Keine 24 Stunden nach seiner Wahl zum Papst hat Leo XIV. seine erste Predigt im neuen Amt gehalten. Darin skizziert er die schwierige Lage für Christen in der Gegenwart. Und warnt vor dem Verlust des Glaubens.
Am ersten Tag nach seiner Wahl hat Papst Leo XIV. erste deutliche Akzente gesetzt. In einem Gottesdienst in der Sixtinischen Kapelle trat er bescheiden und ohne rote Papstschuhe vor die Kardinäle, die größtenteils zufriedene Gesichter machten. Seine offizielle Amtseinführung soll mit einem feierlichen Gottesdienst am 18. Mai auf dem Petersplatz gefeiert werden. Hierzu werden Staats- und Regierungschefs aus aller Welt sowie Hunderttausende Menschen erwartet. Auch weitere Termine wie Treffen mit der internationalen Presse und mit Diplomaten, das erste Mittagsgebet und die erste Generalaudienz stehen fest.
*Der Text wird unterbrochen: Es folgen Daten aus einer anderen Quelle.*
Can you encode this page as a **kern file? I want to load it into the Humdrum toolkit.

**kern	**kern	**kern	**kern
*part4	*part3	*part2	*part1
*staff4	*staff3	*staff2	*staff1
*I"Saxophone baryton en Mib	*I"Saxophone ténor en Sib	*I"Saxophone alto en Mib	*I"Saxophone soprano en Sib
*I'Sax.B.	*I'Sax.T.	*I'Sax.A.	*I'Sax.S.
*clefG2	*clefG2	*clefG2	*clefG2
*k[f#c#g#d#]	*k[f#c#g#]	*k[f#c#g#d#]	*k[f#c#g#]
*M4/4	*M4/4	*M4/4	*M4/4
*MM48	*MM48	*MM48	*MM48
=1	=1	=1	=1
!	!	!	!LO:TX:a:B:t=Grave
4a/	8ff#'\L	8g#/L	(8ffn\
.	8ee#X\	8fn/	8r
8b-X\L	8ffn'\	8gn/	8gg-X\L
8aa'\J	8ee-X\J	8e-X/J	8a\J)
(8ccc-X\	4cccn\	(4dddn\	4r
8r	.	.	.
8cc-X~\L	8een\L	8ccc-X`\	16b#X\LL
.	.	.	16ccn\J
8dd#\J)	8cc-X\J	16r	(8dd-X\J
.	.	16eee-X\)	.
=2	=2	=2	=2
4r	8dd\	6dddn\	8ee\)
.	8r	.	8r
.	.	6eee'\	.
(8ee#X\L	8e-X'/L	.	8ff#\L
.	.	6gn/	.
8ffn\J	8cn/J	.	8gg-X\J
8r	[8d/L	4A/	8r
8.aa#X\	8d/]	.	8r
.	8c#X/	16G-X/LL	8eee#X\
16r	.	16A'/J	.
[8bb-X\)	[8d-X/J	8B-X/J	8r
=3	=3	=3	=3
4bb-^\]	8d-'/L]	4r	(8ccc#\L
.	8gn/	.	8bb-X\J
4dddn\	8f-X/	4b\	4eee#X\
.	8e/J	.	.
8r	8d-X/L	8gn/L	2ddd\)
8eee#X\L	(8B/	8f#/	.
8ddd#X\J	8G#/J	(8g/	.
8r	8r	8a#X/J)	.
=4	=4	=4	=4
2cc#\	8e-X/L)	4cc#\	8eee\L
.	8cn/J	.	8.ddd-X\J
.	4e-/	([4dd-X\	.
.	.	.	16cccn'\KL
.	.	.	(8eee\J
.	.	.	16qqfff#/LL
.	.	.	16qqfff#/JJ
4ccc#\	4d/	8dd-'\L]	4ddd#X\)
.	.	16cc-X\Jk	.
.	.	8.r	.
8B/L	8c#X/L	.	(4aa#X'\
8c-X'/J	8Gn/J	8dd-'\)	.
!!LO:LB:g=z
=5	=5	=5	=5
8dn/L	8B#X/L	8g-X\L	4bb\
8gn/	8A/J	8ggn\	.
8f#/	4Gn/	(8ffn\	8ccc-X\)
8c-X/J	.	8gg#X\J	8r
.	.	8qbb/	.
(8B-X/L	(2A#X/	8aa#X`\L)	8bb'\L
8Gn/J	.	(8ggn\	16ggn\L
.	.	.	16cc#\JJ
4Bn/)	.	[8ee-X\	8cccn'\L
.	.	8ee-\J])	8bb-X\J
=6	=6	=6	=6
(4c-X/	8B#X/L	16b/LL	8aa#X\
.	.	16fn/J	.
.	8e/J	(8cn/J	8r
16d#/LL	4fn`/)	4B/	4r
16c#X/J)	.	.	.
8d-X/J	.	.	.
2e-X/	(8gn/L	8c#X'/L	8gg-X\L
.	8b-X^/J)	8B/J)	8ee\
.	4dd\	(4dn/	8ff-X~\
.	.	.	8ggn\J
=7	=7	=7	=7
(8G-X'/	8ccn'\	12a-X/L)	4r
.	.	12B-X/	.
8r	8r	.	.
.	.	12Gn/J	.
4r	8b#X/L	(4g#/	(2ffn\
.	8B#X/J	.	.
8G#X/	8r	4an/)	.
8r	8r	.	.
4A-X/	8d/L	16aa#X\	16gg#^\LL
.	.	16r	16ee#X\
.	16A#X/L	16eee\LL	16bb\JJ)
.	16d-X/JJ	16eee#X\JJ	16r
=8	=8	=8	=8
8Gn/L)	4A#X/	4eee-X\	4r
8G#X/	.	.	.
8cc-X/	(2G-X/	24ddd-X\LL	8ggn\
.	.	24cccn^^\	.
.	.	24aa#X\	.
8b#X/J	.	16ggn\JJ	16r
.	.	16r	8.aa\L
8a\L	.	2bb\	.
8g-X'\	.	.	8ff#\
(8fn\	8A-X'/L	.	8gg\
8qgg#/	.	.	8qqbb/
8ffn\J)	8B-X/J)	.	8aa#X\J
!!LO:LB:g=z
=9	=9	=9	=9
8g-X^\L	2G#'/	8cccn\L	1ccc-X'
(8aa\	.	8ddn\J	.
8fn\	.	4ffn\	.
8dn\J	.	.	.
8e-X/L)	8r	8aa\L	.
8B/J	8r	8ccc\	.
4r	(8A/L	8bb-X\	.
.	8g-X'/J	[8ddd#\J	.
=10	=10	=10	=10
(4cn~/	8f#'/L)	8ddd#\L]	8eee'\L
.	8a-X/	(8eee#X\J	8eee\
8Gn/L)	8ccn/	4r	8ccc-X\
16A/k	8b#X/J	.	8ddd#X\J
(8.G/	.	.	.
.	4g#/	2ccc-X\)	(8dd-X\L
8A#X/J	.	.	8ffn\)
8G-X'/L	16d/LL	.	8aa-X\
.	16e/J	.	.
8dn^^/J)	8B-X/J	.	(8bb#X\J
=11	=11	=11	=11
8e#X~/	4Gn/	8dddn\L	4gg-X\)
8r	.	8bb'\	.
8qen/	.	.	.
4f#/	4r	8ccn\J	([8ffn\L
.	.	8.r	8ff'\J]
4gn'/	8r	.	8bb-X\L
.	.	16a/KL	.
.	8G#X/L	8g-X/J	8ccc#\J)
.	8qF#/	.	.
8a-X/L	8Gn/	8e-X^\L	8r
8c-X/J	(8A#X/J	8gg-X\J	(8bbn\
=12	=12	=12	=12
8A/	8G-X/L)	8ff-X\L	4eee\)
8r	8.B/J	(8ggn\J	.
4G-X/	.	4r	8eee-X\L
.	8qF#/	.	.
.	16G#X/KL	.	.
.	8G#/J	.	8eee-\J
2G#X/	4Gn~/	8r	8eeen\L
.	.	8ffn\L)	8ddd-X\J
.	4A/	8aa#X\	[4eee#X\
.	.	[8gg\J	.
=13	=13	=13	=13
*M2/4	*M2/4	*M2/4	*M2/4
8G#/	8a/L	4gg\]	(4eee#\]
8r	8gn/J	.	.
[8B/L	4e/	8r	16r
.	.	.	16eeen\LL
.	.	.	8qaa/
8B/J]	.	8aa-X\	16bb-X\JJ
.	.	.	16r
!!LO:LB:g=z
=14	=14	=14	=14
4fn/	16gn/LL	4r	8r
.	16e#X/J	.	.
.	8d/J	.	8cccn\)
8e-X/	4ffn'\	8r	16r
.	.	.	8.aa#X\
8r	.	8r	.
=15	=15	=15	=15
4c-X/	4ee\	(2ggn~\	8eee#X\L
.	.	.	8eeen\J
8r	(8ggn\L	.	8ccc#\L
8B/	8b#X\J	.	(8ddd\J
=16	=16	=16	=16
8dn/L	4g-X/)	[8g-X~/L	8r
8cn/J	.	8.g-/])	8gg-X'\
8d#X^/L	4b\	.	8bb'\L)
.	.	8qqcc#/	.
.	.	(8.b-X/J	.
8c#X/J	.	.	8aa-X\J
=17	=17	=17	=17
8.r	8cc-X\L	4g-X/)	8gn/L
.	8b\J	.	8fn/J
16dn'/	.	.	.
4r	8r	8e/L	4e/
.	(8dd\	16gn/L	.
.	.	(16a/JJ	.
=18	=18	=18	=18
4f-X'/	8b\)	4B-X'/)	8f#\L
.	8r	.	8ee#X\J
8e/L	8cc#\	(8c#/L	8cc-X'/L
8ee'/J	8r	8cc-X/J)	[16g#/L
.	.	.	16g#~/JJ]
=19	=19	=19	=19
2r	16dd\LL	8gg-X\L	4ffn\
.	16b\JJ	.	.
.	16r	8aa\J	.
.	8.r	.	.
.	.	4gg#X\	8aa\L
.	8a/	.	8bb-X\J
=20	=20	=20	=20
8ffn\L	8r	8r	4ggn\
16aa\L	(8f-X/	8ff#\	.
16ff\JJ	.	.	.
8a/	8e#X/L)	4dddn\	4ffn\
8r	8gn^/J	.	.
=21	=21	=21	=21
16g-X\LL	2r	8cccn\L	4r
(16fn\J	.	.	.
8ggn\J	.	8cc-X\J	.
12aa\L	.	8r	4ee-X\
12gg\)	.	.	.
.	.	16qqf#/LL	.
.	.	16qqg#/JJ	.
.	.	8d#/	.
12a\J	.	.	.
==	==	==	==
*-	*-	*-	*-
Fest steht auch – jedenfalls vorläufig – die “Regierungsmannschaft” des neuen Papstes: Bis auf weiteres bleiben alle Kurienmitarbeiter sowie Sekretäre und Präsidenten der Päpstlichen Kommission für den Staat Vatikanstadt im Amt. Mit dem Tod von Papst Franziskus hatten die meisten Behördenleiter im Vatikan ihre Stellungen laut Kirchenrecht automatisch verloren. Üblicherweise bestätigt aber der neu gewählte Papst sie zu Beginn seiner neuen Amtszeit dann wieder “bis auf Weiteres”.
Der 69-jährige Robert Francis Prevost war am Donnerstag zum Oberhaupt der rund 1,4 Milliarden Katholiken weltweit gewählt worden. Der langjährige Leiter des Augustinerordens ist der erste gebürtige US-Amerikaner im Papstamt, er hat auch die peruanische Staatsbürgerschaft. Zuletzt war er Leiter der vatikanischen Behörde, die unter anderem für die Bischofsernennungen zuständig ist.
Leo XIV. nutzte die Messe mit den Kardinälen, um in der Predigt sein Verständnis des Papstamtes zu erklären. Er stehe der Gesamtkirche in Liebe vor, sei “treuer Verwalter”, der sich klein mache und Christus in den Vordergrund seiner Arbeit stelle.
Letztlich solle die Kirche “zu einer rettenden Arche, die durch die Wogen der Geschichte steuert, zu einem Leuchtturm, der die Nächte der Welt erhellt” werden. Nicht mit Prunk und Prachtbauten, sondern durch die Heiligkeit der Mitglieder. Auch auf Franziskus’ Erbe verwies Leo – zitierte ihn aber nur einmal indirekt. Alle übrigen Zitate in seiner Predigt kamen aus der Bibel oder aus Texten des Zweiten Vatikanischen Konzils.
In den Vordergrund seiner Ausführungen rückte er die “dramatischen Begleiterscheinungen” eines Mangels an Glauben. Der Sinn des Lebens gehe verloren, die Barmherzigkeit werde vergessen und die Würde des Menschen “in den dramatischsten Formen verletzt”, sagte das neu gewählte Kirchenoberhaupt. Weiter nannte er “die Krise der Familie und viele andere Wunden, unter denen unsere Gesellschaft nicht unerheblich leidet”.
Die Lage für Christen beschrieb er als herausfordernd. “Heute wird der christliche Glaube in nicht wenigen Fällen als etwas Absurdes angesehen, als etwas für schwache und wenig intelligente Menschen; vielfach werden andere Sicherheiten wie Technologie, Geld, Erfolg, Macht und Vergnügen bevorzugt.” Gläubige würden mitunter “verspottet, bekämpft, verachtet oder bestenfalls geduldet und bemitleidet”.
Jesus indes werde als eine Art “charismatischer Anführer oder Übermensch” gesehen, nicht nur von Nichtgläubigen, sondern auch von vielen Getauften, die so schließlich in einen faktischen Atheismus gerieten. Doch jeder Einzelne sei aufgefordert, wie Papst Franziskus es oft gelehrt habe, den freudigen Glauben an Christus zu bezeugen, bekräftigte Leo XIV. Das gelte auch für ihn.